Perhaps for the first time since the Rams left Cleveland, their coach is about to start a training camp without being shadowed by a cloud of doubt.
For once, he will not have to praise and then pronounce the province from which his quarterback hails. No longer will he have to produce references when introducing his offensive coordinator.
No longer will he look you square in the eye and then gracefully lie about his passing game or its talent and toughness.
Starting today, John Robinson will forthrightly lean back in his chair, loosen his tie and swear on a stack of new Ram playbooks: "Anything less than a world championship would be a disappointment."
It is the message he intends to pound into the head of every wide-eyed rookie and free agent who checks into training camp tonight at Cal State Fullerton, and the sermon he will deliver July 26 when the veterans report.
"If there is a theme, that is it," Robinson said.
If this seems a dangerous departure for a coach who considers the implications of every spoken word, so be it.
Robinson, with a new five-year contract, seems as relaxed and secure and confident as ever.
And perhaps there is reason, though the most recent memory of the Rams remains the fizzle-and-dissolve manner in which they ended the 1986 season--three straight losses, including a 19-7 defeat by the Washington Redskins in the playoffs.
But poking holes in or fun at the Rams won't be so easy this season.
Robinson has taken great strides to shore up his team's weaknesses. The first step was trading for quarterback Jim Everett last September. The second was stealing offensive coordinator Ernie Zampese away from the San Diego Chargers. Zampese, the noted mastermind of the Charger passing game, is regarded with reverence in National Football League circles.
With that gaping credibility gap nicely plugged and glued, Robinson can get on with other things, namely what he does best.

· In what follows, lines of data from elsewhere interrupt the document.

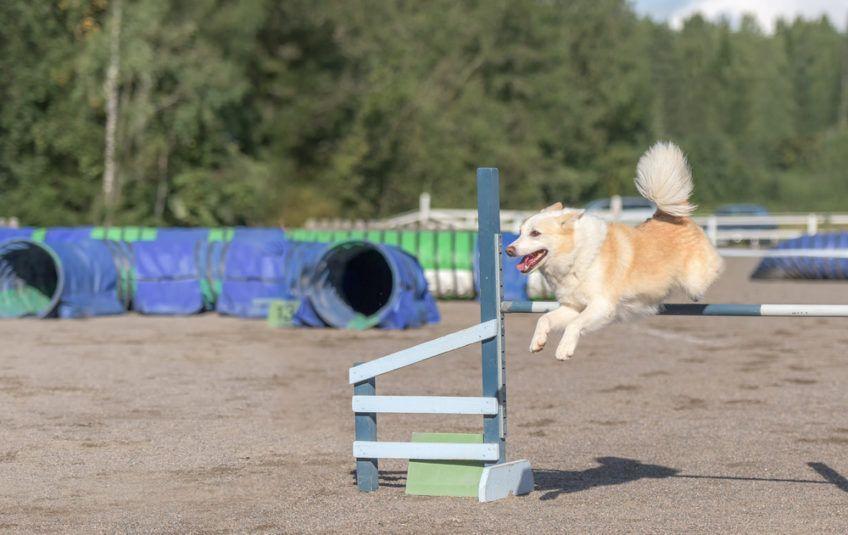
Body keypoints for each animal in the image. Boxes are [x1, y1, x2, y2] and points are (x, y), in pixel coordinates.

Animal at [504, 141, 724, 360]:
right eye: (520, 232)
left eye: (535, 233)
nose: (508, 250)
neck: (575, 255)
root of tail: (672, 216)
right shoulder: (572, 307)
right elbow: (545, 319)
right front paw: (538, 342)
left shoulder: (601, 305)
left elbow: (574, 325)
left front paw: (563, 350)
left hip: (694, 281)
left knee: (714, 272)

"No question, the last couple of years there was a constant worry," Robinson said of his team's pass offense. "I was adjusting in an area I would like not to be as involved in. The physical parts--running, defense, special teams--those are the areas I really see myself getting back into."

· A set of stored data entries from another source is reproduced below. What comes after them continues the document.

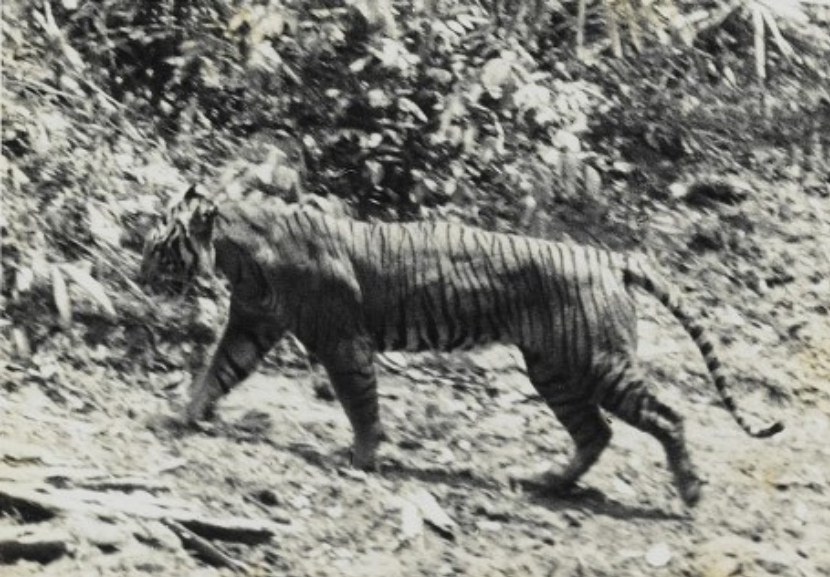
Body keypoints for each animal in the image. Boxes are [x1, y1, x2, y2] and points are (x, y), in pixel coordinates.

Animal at [143, 184, 788, 504]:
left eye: (159, 243)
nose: (140, 267)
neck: (238, 254)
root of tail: (607, 256)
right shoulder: (251, 326)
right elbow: (217, 372)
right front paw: (184, 416)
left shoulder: (341, 341)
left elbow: (359, 401)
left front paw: (362, 458)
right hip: (554, 371)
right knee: (595, 432)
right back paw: (548, 483)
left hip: (600, 363)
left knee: (668, 416)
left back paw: (691, 491)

The Rams finished last in the NFL in passing the last two seasons. Zampese is here to strike a happy medium with Eric Dickerson and the running game.

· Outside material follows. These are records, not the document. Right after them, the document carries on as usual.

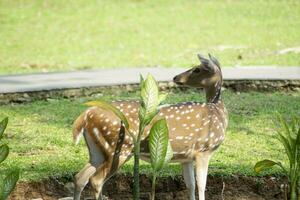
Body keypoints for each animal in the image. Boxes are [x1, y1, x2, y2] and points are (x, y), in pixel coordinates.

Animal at [72, 53, 227, 200]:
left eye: (197, 69)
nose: (176, 77)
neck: (218, 112)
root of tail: (86, 114)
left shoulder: (187, 157)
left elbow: (191, 185)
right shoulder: (203, 149)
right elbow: (201, 186)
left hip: (98, 150)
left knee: (80, 177)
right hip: (118, 147)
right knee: (96, 179)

The Rams had far fewer problems on defense, finishing fifth overall and lacking only a strong pass rush to be ranked higher. The team had 17 fewer sacks, 39, last year than in the previous season.
Here, Robinson thinks he has found the answer with second-round draft choice Donald Evans, a defensive end with great speed and strength. Evans will be thrown into the starting lineup immediately and will be asked only to rudely acquaint himself with opposing quarterbacks.
Also, Robinson is expecting a monster year from the Rams' monster man, roving linebacker/lineman Kevin Greene, who tunes up for games by listening to old war songs.
The problem right now is that the Rams only look real good on a chalkboard.
"Of course, we're going to have to prove it," Robinson said.
There are also potential snags and distractions that stand in the way of Robinson and a possible dream season, specifically:
--Henry Ellard. The Rams' leading receiver and a crucial cog in Zampese's pass offense was an 89-day holdout last season and seems headed for another long contract dispute. This has become a battle not only of money but of personalities. Mike Blatt, Ellard's agent, and Ram Vice President John Shaw have become locked in a heated and often ugly stalemate.
Ellard agreed to a nine-game contract to finish out the 1986 season, but the free agent is essentially back in the same spot he was a year ago.
Robinson, clearly frustrated, has no doubt exerted pressure to force a resolution but apparently to no avail.
"This thing is ridiculous and it's been ridiculous," Robinson said. "This can't happen this year. If he's not here, we're going to have to do something, and I don't want to talk about it anymore than that."
--Evans. The rookie from Winston-Salem State is also unsigned, and Robinson said flatly that Evans cannot afford to miss any part of training camp.
"If he misses next week and any of the following week, it's over," Robinson said. "The first year will be history for him. Those are the inevitable realities."
It's tough talk from Robinson, but he can only refer to last year and the costly holdout of first-round choice Mike Schad, who missed the first three weeks of training camp in a contract dispute and fell so far behind at offensive tackle that he never recovered.
--Eric Dickerson. It remains to be seen whether personal problems will have any effect on last season's NFL-leading rusher (1,821 yards). In May, he filed a $12.5-million suit against former agent Jack Rodri, claiming that Rodri mishandled his money and left him with some cash-flow and liquidity problems.